In my recent work, I have been working with hydrophes under water, listening to what we cannot always hear, and to what resists being heard.
What began as an attempt to record whale songs in northern Iceland became something else entirely: a study in how to listen without taking. My hydrophones, lowered into the fjord, didn’t reveal the voices of whales but the density of human noise: ferries, fishing boats, engines reverberating through the body of the sea. At first, this felt like failure. Then it became a teacher.
Over time, I began to understand that listening itself can be extractive. Scientific, artistic, and psychiatric forms of listening often mirror the same colonial gesture: gathering sound, story, or data in order to prove something. They turn other beings’ voices into evidence. But what if listening could refuse that hunger for possession?
Non-extractive listening, for me, is a posture rather than a method. It begins where control ends. It is a commitment to relation over resource, attention over capture. To listen in this way is to share the labour of awareness with the world, to let sound remain partly opaque, unowned, and alive.
In my process, this practice takes several forms:
- Listening with the body. I adapt to my hearing loss and sensory sensitivities, letting my body’s rhythms determine when and how I listen. Physical limitation becomes part of the method, not an obstacle to it.
- Accepting interference. The hum of engines, the clatter of waves, the intrusion of human sound are no longer disruptions but part of the conversation. Every interference tells a story about coexistence.
- Attending without claiming. I resist the urge to translate sound into evidence. Instead, I hold it as a trace, a shimmer of relation that cannot be owned.
- Listening with empathy. To stay with the discomfort of what I hear, the sonic violence of our presence in the sea, is to witness rather than to fix.
Through these gestures, non-extractive listening becomes an ethics of attention. It invites tenderness over mastery, presence over possession. It asks what it means to listen with rather than to, to be changed by what one hears without needing to control or define it.
This approach continues to shape my sound work and writing. It reminds me that listening, at its deepest, is a relational act, one that can hold noise, grief, and silence without making them clean. In that sense, I no longer listen for whales alone.

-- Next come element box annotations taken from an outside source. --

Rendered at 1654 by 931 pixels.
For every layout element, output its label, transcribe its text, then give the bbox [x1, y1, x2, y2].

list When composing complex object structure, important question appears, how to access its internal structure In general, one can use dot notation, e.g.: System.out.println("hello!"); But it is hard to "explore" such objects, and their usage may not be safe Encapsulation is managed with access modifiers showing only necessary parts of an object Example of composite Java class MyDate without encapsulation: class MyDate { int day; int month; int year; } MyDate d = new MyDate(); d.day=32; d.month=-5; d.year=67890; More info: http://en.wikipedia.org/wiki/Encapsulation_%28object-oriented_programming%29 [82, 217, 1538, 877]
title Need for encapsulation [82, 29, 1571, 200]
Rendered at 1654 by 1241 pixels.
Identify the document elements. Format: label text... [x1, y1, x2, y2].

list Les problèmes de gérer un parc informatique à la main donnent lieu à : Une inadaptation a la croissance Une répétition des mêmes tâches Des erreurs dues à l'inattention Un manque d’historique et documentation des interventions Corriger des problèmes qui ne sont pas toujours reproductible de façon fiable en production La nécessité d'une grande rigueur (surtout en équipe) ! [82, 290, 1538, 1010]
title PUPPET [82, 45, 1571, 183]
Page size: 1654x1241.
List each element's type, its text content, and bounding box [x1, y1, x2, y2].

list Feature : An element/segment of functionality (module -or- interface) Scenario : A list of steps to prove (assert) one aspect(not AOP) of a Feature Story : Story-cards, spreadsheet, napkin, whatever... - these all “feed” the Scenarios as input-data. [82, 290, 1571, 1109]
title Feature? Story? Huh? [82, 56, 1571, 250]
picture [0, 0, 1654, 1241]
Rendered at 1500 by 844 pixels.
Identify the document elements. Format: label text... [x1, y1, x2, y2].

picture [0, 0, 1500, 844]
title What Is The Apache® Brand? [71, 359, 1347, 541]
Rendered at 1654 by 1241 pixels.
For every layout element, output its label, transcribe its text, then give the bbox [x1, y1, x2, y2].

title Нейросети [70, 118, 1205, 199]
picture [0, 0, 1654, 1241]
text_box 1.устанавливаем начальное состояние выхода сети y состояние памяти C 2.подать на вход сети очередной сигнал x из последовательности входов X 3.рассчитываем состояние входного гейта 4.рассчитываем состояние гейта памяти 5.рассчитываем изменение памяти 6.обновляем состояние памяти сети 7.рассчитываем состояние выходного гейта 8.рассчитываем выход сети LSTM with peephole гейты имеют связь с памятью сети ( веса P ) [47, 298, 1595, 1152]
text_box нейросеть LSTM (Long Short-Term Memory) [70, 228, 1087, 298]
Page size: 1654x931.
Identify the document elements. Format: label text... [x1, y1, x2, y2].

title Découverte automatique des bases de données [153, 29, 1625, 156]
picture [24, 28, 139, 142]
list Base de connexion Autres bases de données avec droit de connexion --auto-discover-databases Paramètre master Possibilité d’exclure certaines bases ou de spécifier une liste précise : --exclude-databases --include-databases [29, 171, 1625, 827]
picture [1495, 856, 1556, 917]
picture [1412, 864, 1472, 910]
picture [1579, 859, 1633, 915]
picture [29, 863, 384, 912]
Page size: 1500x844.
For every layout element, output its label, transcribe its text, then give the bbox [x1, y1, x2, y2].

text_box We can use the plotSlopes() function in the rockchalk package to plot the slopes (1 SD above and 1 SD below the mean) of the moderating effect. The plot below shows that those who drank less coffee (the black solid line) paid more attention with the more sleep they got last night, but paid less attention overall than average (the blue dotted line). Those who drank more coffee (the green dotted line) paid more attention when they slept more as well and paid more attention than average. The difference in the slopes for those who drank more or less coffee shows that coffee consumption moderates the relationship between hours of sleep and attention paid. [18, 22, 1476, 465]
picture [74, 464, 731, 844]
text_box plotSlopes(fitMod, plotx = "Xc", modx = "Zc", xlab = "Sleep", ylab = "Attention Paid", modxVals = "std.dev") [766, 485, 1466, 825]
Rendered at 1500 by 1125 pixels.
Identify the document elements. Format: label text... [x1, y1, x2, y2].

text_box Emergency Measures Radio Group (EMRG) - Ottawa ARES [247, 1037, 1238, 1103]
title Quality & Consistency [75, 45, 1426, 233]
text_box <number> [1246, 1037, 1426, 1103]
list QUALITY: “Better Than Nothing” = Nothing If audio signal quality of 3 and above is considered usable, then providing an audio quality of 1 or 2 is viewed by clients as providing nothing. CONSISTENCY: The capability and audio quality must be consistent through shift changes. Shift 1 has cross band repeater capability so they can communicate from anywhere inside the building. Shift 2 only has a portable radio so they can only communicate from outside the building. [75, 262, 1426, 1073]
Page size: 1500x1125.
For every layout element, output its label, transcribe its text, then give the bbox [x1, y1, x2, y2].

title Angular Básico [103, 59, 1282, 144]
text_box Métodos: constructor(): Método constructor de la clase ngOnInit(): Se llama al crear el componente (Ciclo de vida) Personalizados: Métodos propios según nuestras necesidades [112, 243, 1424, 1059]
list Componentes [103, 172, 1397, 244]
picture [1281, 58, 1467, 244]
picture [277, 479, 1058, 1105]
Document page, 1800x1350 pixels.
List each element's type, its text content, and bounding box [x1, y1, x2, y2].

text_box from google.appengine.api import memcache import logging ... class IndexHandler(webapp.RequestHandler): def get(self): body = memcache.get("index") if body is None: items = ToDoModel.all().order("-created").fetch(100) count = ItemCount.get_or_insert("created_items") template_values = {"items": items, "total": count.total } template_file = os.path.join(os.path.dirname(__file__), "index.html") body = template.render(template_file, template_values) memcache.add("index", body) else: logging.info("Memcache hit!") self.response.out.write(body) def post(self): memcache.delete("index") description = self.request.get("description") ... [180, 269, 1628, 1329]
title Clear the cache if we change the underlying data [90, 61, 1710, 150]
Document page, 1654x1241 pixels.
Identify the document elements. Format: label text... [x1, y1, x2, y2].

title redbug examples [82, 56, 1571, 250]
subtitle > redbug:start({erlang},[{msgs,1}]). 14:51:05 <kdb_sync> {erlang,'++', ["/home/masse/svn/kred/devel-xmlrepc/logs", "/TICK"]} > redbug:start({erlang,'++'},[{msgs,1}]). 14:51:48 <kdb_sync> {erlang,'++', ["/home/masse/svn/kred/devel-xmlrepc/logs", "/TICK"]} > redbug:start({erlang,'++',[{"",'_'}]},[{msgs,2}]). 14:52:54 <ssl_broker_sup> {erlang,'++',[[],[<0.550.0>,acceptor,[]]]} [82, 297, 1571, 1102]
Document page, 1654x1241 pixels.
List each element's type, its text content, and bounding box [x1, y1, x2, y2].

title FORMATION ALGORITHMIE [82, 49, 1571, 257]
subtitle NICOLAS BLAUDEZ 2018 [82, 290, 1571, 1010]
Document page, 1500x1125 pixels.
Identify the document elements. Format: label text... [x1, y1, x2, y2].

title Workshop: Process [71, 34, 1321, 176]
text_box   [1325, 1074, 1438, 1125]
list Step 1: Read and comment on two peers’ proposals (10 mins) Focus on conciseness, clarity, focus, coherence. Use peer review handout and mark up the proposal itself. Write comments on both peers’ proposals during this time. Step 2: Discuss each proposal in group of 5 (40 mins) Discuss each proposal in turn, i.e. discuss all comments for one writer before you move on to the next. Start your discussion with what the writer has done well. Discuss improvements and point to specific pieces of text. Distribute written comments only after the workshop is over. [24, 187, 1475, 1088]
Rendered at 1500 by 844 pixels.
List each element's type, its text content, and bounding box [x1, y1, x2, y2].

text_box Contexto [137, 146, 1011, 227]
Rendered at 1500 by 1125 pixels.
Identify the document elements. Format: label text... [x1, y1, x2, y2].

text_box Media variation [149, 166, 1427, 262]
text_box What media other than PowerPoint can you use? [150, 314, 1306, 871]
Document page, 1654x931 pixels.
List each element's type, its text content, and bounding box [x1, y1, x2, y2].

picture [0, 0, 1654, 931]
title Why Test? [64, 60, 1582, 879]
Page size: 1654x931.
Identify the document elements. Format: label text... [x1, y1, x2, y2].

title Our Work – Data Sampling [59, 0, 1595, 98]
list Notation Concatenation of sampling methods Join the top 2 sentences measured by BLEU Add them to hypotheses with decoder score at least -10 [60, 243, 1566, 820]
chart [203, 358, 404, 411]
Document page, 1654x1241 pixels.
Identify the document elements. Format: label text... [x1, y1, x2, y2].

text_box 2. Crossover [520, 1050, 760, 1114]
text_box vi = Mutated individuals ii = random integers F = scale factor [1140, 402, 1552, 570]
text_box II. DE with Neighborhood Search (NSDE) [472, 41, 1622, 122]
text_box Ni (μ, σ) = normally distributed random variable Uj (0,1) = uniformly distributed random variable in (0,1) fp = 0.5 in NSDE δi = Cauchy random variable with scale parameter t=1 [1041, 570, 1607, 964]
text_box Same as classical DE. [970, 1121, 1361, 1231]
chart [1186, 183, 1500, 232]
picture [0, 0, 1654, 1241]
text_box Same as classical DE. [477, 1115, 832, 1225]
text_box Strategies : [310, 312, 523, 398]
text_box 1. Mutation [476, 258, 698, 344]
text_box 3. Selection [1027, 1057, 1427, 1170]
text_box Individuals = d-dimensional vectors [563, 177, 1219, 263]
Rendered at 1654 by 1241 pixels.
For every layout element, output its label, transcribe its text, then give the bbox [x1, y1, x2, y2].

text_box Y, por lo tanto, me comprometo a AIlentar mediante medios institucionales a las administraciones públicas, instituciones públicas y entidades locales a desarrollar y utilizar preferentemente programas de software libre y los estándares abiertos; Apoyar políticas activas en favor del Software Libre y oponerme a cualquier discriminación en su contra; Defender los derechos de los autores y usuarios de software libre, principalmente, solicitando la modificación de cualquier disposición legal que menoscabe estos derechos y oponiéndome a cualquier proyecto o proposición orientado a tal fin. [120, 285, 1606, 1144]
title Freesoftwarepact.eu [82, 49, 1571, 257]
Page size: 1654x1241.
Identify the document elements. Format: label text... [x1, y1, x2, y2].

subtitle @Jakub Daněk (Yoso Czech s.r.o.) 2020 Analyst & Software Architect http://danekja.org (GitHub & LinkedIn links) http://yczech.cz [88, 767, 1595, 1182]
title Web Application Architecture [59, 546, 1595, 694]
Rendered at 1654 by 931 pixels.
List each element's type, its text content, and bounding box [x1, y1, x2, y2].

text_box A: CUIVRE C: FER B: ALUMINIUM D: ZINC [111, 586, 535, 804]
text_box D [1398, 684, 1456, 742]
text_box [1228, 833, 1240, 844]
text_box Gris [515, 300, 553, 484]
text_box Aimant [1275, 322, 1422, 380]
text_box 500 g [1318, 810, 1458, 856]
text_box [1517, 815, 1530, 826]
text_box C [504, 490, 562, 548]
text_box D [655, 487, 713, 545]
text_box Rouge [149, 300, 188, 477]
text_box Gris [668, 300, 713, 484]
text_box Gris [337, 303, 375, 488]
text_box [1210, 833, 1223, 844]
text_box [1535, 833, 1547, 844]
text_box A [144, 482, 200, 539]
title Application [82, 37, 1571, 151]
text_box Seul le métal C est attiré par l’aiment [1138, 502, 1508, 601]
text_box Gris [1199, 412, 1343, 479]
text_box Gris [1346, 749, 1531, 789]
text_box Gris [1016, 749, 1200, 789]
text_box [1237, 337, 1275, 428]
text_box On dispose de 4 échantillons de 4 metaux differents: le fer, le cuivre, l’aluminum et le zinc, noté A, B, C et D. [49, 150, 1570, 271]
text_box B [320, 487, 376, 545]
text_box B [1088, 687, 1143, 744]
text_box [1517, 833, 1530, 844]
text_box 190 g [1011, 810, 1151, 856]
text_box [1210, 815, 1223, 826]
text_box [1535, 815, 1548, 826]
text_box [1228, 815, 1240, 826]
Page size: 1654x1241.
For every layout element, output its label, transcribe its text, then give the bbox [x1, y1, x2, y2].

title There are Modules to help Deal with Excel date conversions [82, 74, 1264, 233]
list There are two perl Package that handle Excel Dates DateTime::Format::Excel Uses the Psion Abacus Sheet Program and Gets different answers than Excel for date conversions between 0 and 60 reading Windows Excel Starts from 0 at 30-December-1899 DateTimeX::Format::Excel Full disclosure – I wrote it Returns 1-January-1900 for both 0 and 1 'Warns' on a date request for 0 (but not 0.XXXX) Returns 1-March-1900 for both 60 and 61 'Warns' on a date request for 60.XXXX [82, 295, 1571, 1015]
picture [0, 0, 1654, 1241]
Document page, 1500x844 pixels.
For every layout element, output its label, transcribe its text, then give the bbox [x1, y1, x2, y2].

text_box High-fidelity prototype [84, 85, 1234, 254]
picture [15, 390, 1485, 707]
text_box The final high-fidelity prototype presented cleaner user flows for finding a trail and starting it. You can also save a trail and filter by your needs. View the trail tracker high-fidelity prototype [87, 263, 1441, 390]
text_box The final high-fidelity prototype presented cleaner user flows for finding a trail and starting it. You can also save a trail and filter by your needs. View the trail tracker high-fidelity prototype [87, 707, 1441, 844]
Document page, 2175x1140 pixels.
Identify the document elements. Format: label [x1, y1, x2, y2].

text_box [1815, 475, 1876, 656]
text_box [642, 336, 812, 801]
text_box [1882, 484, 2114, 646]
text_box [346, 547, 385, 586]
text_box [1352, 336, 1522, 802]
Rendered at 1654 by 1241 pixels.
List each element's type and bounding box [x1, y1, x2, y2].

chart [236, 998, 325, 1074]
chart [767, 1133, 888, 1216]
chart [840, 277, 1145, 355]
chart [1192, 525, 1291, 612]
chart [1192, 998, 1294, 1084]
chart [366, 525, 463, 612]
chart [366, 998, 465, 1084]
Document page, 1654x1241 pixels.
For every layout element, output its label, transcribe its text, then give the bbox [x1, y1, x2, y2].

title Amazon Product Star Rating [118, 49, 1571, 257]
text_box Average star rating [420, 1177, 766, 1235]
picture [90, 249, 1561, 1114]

I listen for the sea itself, and for the possibility of hearing without owning what is heard.
Related Concepts
Posthuman Listening & Sonic Relationality
Scholars such as Salomé Voegelin and Jonathan Sterne have expanded listening beyond human-centered frameworks, exploring how sound reveals entanglements between bodies, environments, and technologies. Posthuman listening recognises that we are always already part of the soundscape, listeners and noise-makers at once.
Decolonial and Non-Extractive Methodologies
Decolonial scholars and artists (for example, Linda Tuhiwai Smith, 2012) critique research practices rooted in extraction and control. Non-extractive methods centre reciprocity, consent, and relational accountability. Listening through this lens becomes a form of care work, an attunement to power, access, and the right to opacity.
Acoustic Ecology & Sonic Ethics
The field of acoustic ecology (R. Murray Schafer, Hildegard Westerkamp) examines the relationships between living beings and their sonic environments. A sonic ethics builds on this lineage by foregrounding listening as a moral and ecological practice, a way of acknowledging harm, interdependence, and responsibility through sound.
Embodied Perception & Disability Aesthetics
Artists and theorists working with disability studies (for example, Petra Kuppers, 2014) reveal how embodied difference transforms perception. My own approach to non-extractive listening emerges from lived experience with hearing loss and hyperacusis, a reminder that every act of listening is situated, sensory, and contingent.
Feminist Ethics of Care
Feminist frameworks, especially those of Joan Tronto and Carol Gilligan, offer an ethics grounded in interdependence and care. In this context, listening becomes a relational act of care rather than mastery, a practice of being-with, not knowing-about.